Content starts
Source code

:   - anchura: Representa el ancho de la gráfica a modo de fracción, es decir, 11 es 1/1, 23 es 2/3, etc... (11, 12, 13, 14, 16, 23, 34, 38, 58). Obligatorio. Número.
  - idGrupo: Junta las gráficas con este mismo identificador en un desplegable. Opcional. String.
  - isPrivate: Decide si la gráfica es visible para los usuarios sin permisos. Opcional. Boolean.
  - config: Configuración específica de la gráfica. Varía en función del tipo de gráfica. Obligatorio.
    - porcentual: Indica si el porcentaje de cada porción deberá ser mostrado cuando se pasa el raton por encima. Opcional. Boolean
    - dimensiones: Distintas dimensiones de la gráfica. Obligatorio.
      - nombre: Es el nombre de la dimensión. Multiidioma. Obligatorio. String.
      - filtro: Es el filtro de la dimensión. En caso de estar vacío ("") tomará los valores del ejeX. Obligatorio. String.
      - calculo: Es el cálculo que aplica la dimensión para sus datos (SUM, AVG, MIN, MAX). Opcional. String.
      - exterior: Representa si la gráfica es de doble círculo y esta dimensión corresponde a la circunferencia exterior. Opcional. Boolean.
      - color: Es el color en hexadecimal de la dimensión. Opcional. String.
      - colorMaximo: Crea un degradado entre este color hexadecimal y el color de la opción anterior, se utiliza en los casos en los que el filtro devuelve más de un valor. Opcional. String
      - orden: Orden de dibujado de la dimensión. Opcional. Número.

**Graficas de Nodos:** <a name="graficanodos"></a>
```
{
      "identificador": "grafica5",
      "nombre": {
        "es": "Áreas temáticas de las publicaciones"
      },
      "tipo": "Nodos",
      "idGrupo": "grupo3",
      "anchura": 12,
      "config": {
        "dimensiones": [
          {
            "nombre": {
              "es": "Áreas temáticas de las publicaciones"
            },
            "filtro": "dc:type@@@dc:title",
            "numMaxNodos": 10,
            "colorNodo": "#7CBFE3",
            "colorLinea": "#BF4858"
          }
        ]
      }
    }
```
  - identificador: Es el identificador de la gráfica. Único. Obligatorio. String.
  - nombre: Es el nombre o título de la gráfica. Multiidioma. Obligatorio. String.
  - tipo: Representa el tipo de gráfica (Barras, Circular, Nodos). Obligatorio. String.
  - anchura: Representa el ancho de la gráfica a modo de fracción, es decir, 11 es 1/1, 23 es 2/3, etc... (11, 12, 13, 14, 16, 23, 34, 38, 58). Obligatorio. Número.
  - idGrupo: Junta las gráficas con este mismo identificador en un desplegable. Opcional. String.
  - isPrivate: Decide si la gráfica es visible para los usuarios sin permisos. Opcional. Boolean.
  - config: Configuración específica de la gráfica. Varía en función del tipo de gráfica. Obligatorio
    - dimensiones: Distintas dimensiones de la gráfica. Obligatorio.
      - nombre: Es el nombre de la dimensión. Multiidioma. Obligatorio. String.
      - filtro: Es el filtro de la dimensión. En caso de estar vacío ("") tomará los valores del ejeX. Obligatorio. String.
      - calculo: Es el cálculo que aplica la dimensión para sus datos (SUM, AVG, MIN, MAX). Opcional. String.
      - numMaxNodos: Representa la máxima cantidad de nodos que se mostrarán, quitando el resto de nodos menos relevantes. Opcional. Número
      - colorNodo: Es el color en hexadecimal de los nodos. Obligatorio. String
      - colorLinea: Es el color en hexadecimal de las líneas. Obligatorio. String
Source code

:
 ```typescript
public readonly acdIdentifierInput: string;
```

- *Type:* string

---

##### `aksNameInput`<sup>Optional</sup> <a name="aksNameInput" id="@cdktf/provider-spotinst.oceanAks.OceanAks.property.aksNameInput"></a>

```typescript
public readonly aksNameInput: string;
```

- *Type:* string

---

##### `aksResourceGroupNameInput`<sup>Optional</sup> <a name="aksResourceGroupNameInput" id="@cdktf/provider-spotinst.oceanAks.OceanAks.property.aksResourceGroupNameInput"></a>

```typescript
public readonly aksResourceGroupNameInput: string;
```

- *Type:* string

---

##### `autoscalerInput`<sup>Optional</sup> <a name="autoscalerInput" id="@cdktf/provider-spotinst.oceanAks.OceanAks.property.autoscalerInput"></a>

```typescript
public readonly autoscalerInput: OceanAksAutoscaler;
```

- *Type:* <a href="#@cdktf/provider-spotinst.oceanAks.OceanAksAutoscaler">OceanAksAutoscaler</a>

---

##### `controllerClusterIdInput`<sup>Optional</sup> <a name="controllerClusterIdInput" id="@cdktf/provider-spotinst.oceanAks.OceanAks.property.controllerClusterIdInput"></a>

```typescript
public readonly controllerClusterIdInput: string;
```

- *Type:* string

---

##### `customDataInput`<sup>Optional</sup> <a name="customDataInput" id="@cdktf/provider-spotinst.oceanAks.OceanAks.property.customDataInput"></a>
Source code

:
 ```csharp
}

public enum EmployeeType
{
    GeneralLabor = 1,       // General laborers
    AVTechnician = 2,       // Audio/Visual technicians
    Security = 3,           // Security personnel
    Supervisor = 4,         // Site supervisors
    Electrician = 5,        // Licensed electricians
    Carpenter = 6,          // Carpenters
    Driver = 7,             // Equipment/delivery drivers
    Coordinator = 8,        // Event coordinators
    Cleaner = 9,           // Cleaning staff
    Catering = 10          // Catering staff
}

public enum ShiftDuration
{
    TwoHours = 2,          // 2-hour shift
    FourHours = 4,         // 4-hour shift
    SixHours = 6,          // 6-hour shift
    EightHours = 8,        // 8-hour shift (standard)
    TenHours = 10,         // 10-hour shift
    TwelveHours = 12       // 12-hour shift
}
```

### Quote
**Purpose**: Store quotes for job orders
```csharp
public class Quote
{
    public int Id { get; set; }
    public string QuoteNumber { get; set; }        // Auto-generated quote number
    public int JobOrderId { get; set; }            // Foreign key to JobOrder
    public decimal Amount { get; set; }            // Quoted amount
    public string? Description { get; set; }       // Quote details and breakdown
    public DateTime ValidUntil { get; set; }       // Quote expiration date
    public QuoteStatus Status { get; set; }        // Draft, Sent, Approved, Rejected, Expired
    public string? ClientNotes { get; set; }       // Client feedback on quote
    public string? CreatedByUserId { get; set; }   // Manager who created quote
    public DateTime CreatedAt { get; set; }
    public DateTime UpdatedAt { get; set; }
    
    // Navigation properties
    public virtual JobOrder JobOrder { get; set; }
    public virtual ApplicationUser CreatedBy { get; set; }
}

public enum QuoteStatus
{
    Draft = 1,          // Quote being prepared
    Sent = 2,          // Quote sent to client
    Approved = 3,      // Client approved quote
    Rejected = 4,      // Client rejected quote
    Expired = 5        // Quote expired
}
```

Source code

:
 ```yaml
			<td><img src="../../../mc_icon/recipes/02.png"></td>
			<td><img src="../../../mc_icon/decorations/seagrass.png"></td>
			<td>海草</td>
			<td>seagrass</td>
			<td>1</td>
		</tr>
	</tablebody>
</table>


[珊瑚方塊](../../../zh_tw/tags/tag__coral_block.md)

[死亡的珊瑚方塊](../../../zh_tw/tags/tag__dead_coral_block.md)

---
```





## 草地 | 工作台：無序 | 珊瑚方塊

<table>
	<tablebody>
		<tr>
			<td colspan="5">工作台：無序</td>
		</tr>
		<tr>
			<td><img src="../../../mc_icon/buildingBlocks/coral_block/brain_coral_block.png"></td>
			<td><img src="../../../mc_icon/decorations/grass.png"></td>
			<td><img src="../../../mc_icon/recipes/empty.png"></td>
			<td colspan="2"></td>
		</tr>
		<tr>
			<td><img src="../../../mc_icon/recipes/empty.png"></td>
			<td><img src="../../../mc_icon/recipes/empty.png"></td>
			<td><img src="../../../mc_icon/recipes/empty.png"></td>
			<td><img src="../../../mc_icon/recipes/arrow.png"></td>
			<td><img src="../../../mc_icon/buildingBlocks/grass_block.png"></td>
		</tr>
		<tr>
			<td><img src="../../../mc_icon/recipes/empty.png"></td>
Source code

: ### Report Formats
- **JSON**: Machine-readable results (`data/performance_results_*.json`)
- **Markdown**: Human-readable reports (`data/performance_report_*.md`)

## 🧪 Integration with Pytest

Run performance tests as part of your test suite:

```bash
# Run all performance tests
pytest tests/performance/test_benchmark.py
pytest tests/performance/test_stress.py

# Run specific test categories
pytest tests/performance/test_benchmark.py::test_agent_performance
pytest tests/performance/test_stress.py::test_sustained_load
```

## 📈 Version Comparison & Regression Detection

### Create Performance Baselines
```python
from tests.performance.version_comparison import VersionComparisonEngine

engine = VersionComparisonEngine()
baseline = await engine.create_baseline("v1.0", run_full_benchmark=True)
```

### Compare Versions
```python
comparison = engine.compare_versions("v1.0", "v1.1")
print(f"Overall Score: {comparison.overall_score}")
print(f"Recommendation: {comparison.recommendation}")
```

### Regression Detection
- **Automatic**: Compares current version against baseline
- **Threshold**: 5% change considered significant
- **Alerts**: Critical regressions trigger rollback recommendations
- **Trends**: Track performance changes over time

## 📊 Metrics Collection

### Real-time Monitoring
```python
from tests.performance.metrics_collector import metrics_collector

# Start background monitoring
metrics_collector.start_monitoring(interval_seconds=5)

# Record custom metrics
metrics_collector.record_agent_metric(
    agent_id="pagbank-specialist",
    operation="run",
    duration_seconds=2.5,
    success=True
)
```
Content ends
Each line of the material that has the word "Áreas" belongs in the answer.

RESPONSE AREA.
        "es": "Áreas temáticas de las publicaciones"
              "es": "Áreas temáticas de las publicaciones"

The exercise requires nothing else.